Input data:

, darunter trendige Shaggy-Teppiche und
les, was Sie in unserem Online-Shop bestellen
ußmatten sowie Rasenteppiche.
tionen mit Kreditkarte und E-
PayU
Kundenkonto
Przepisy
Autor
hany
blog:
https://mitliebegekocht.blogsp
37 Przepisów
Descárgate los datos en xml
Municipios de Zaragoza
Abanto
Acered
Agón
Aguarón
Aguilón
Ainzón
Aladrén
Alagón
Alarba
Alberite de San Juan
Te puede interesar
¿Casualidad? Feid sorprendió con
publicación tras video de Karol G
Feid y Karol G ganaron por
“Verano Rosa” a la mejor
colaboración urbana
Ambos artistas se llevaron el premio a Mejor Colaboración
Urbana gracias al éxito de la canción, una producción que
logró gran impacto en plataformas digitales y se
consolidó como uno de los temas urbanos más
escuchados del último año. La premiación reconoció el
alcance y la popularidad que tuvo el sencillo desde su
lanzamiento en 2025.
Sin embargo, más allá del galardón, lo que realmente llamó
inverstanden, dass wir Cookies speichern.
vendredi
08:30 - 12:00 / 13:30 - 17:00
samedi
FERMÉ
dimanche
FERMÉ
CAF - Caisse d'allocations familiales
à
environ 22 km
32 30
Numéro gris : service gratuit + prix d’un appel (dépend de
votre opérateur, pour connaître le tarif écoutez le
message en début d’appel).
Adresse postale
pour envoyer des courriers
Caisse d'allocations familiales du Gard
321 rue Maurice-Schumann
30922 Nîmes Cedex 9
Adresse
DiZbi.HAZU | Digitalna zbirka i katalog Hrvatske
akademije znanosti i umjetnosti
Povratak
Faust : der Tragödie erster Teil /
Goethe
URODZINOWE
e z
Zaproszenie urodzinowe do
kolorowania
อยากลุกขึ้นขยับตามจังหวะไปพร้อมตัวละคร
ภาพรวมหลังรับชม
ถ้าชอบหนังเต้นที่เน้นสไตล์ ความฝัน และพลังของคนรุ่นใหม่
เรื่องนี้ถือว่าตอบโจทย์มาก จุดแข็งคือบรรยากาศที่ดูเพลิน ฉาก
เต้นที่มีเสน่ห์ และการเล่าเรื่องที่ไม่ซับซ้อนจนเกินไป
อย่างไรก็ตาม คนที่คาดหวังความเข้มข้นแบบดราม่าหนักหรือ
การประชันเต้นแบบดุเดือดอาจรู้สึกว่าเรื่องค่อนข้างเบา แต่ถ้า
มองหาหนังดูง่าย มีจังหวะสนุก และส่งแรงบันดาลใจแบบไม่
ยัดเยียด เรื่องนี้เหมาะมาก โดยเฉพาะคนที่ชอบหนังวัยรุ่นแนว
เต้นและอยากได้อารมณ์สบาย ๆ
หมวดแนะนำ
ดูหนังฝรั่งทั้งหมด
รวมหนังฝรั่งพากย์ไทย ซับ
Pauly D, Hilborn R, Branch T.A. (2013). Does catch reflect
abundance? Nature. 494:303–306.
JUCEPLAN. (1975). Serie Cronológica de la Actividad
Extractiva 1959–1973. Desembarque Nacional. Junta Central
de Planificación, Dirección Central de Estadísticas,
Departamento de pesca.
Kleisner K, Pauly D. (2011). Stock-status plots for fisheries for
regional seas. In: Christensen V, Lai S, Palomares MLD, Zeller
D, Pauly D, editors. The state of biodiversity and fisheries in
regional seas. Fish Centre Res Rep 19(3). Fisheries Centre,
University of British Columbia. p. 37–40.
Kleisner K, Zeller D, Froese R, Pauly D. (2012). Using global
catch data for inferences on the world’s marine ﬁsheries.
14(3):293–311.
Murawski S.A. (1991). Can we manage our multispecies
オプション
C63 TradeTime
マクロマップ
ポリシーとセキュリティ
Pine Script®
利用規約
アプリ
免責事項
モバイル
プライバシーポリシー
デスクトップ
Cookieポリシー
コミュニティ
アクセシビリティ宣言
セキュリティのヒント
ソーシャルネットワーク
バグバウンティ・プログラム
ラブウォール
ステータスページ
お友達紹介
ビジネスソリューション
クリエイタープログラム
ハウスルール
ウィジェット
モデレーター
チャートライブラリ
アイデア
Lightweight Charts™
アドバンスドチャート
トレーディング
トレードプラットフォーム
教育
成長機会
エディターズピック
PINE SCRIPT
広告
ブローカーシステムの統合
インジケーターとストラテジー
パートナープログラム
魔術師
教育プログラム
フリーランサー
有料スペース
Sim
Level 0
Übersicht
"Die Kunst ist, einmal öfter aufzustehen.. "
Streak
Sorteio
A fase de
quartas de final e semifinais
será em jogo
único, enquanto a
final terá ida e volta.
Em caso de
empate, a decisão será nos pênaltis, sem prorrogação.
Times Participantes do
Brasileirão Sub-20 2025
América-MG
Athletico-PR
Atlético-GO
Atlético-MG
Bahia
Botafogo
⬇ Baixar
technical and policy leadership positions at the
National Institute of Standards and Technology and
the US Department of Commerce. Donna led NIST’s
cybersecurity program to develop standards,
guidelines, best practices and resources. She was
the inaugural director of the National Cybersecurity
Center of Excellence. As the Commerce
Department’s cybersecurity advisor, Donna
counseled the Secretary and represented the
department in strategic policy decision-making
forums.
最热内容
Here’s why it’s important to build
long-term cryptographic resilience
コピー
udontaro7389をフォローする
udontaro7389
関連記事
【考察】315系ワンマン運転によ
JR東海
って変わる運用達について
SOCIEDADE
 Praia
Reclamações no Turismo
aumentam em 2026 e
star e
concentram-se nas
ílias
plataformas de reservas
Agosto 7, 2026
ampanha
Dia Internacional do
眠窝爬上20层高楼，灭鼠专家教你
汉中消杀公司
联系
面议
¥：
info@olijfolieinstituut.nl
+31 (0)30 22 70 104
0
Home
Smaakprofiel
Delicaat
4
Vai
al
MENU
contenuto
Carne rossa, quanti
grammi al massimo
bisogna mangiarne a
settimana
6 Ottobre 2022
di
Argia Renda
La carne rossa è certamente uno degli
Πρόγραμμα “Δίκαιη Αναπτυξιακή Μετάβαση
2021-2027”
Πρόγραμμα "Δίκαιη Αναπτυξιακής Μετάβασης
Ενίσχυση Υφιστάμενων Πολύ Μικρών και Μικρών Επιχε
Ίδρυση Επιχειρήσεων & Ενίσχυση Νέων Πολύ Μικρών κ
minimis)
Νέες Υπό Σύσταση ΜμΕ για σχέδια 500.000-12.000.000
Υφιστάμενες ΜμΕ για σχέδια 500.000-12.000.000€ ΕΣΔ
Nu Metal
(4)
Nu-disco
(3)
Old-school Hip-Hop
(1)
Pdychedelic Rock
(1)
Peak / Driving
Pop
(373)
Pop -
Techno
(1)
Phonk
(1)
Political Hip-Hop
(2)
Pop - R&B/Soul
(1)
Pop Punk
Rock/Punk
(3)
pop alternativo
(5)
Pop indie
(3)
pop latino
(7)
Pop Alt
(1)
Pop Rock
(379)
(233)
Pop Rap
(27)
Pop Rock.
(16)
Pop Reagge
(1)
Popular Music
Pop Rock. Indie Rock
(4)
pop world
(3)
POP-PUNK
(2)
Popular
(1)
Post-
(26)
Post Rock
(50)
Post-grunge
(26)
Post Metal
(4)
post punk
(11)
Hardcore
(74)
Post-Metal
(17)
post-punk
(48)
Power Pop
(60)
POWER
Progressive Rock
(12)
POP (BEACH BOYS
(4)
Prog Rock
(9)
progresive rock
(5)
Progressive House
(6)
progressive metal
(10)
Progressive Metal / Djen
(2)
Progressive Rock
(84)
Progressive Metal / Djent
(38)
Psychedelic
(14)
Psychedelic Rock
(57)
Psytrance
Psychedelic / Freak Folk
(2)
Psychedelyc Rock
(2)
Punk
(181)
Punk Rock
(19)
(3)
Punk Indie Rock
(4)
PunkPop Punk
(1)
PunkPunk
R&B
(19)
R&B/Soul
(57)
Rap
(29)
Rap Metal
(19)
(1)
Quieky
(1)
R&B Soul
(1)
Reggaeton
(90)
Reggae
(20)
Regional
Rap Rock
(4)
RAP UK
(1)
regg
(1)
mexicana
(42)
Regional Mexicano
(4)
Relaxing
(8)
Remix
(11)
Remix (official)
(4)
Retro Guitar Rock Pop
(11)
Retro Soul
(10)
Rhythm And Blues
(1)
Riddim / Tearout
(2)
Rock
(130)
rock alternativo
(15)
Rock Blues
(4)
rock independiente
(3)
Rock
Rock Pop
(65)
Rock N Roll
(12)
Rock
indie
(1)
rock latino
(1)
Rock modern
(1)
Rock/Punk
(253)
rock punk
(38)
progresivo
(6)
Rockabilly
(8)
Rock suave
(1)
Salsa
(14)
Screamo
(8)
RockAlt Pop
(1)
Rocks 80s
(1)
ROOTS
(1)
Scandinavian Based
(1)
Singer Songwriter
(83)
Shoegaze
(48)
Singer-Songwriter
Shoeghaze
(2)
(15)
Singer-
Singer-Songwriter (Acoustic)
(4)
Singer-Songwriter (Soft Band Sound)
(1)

Work item: Whenever a line of the data includes the word "final", show that line in full.

Task solution:
quartas de final e semifinais
final terá ida e volta.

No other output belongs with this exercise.